++++ THE INPUT ++++

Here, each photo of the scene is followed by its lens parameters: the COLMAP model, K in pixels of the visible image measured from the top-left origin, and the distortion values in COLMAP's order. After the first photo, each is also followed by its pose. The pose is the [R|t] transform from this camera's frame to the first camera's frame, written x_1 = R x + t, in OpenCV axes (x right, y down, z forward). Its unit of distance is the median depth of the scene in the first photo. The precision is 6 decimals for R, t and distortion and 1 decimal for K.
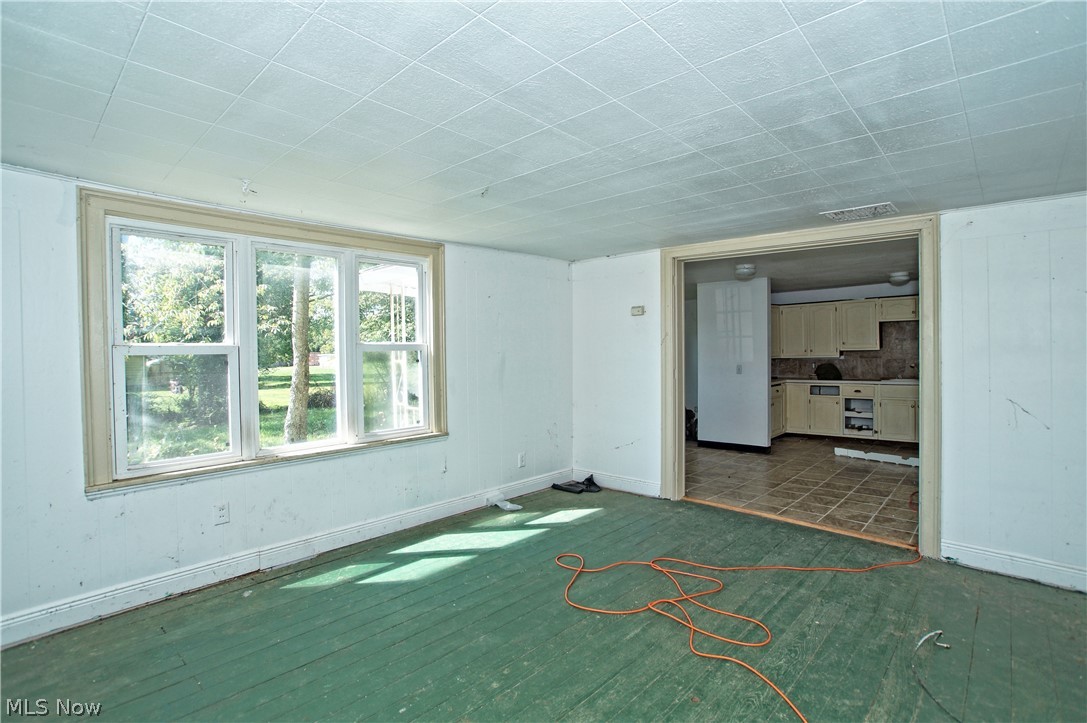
lens RADIAL K [[527.0, 0, 548.9], [0, 527.0, 362.9], [0, 0, 1]] dist [-0.069550, 0.033573]
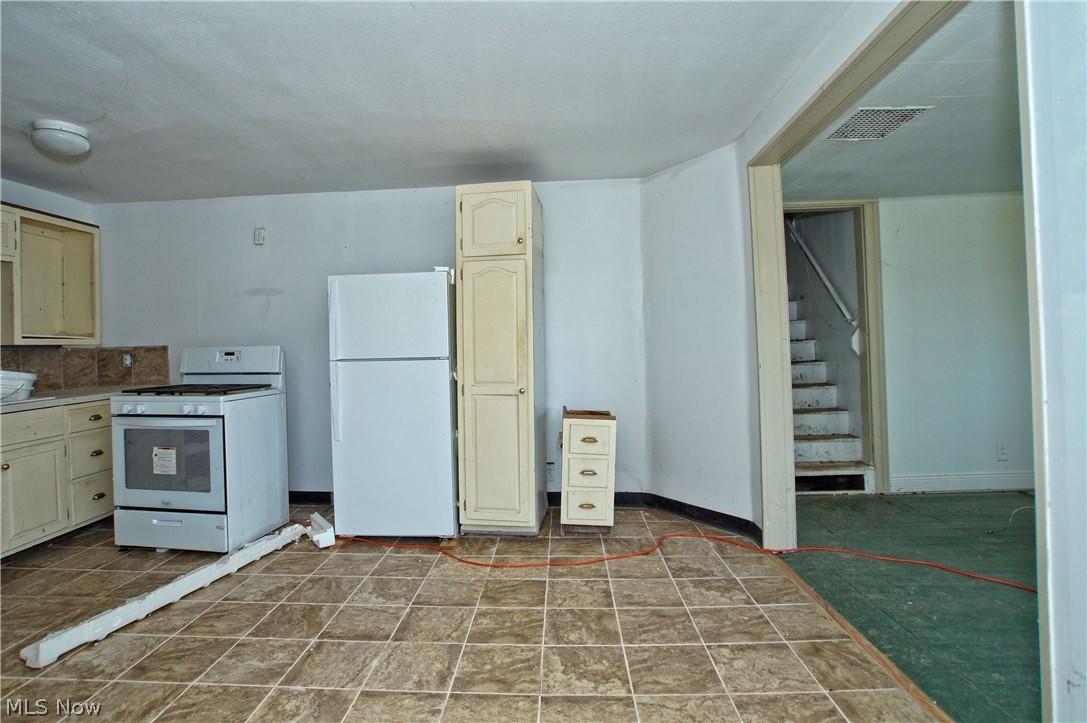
lens RADIAL K [[547.6, 0, 518.9], [0, 547.6, 352.4], [0, 0, 1]] dist [-0.076993, 0.037266]
pose [[-0.607261, 0.016398, 0.794333, 0.156445], [0.045653, 0.998855, 0.014281, 0.008326], [-0.793189, 0.044937, -0.607315, 0.988262]]
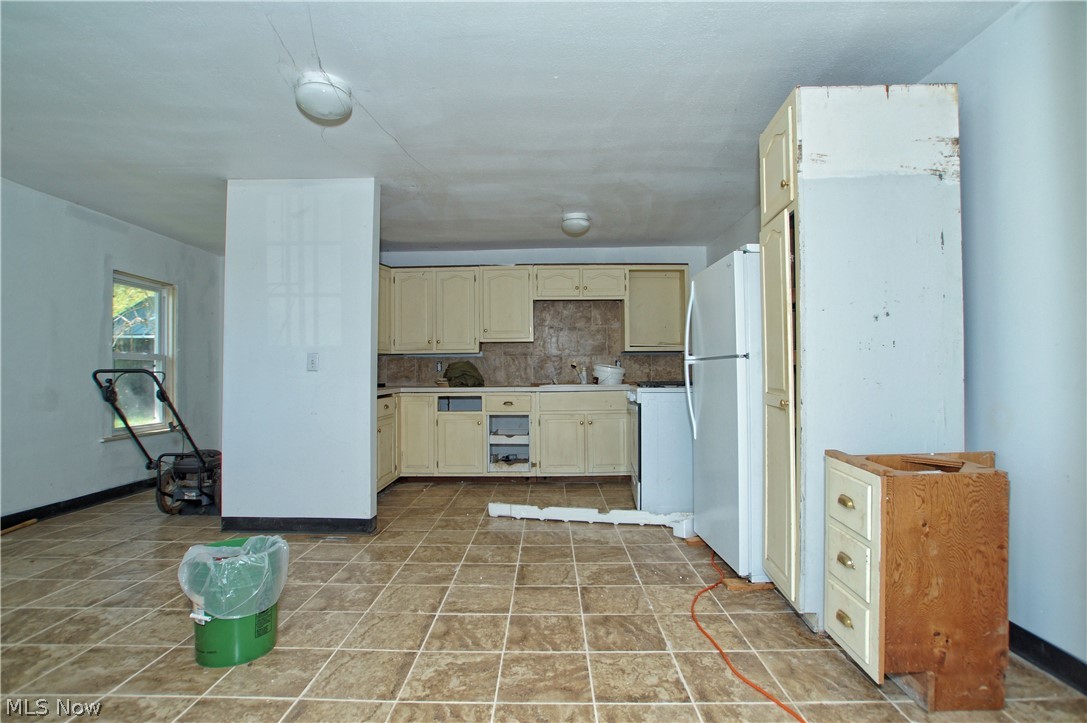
lens RADIAL K [[527.0, 0, 548.9], [0, 527.0, 362.9], [0, 0, 1]] dist [-0.069550, 0.033573]
pose [[0.745482, 0.023678, 0.666105, 0.227070], [0.007582, 0.999003, -0.043996, 0.038841], [-0.666482, 0.037848, 0.744560, 0.545032]]
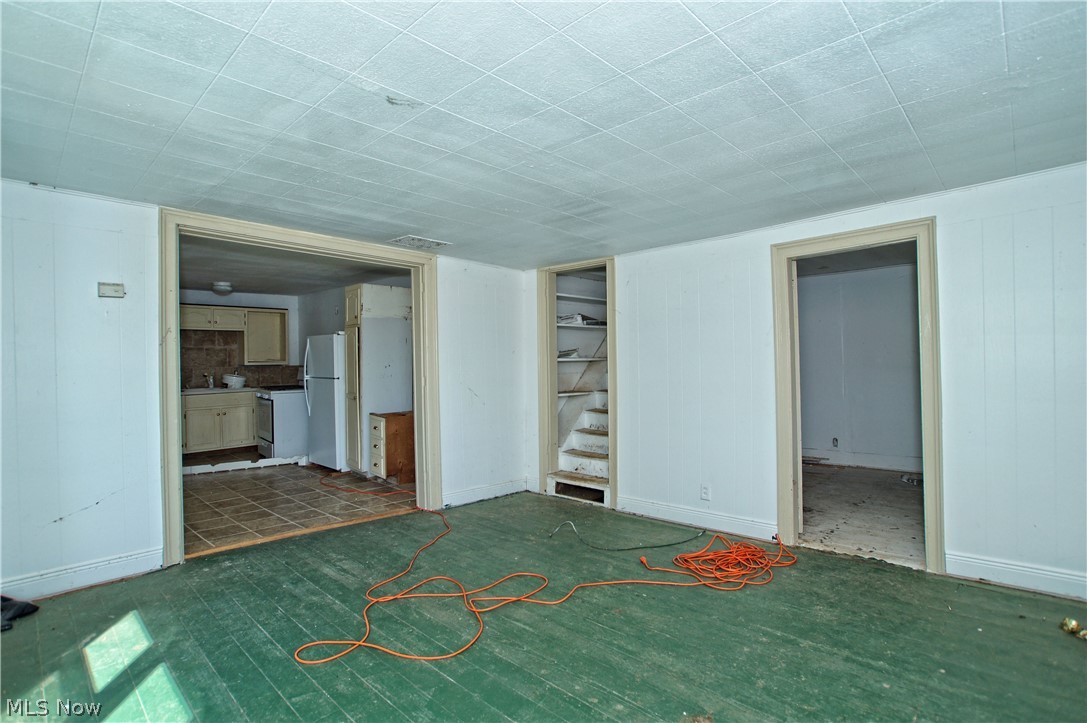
lens RADIAL K [[527.0, 0, 548.9], [0, 527.0, 362.9], [0, 0, 1]] dist [-0.069550, 0.033573]
pose [[0.018439, 0.003351, 0.999824, -0.323810], [0.025091, 0.999678, -0.003813, 0.003196], [-0.999515, 0.025157, 0.018349, 0.344485]]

++++

| PROBLEM DETAILS |
Copy every line of the entries above word for word, leaving out the pictures.

| WRITTEN RESPONSE |
Here, each photo of the scene is followed by its lens parameters: the COLMAP model, K in pixels of the visible image measured from the top-left origin, and the distortion values in COLMAP's order. After the first photo, each is also followed by its pose. The pose is the [R|t] transform from this camera's frame to the first camera's frame, written x_1 = R x + t, in OpenCV axes (x right, y down, z forward). Its unit of distance is the median depth of the scene in the first photo. The precision is 6 decimals for R, t and distortion and 1 decimal for K.
lens RADIAL K [[527.0, 0, 548.9], [0, 527.0, 362.9], [0, 0, 1]] dist [-0.069550, 0.033573]
lens RADIAL K [[547.6, 0, 518.9], [0, 547.6, 352.4], [0, 0, 1]] dist [-0.076993, 0.037266]
pose [[-0.607261, 0.016398, 0.794333, 0.156445], [0.045653, 0.998855, 0.014281, 0.008326], [-0.793189, 0.044937, -0.607315, 0.988262]]
lens RADIAL K [[527.0, 0, 548.9], [0, 527.0, 362.9], [0, 0, 1]] dist [-0.069550, 0.033573]
pose [[0.745482, 0.023678, 0.666105, 0.227070], [0.007582, 0.999003, -0.043996, 0.038841], [-0.666482, 0.037848, 0.744560, 0.545032]]
lens RADIAL K [[527.0, 0, 548.9], [0, 527.0, 362.9], [0, 0, 1]] dist [-0.069550, 0.033573]
pose [[0.018439, 0.003351, 0.999824, -0.323810], [0.025091, 0.999678, -0.003813, 0.003196], [-0.999515, 0.025157, 0.018349, 0.344485]]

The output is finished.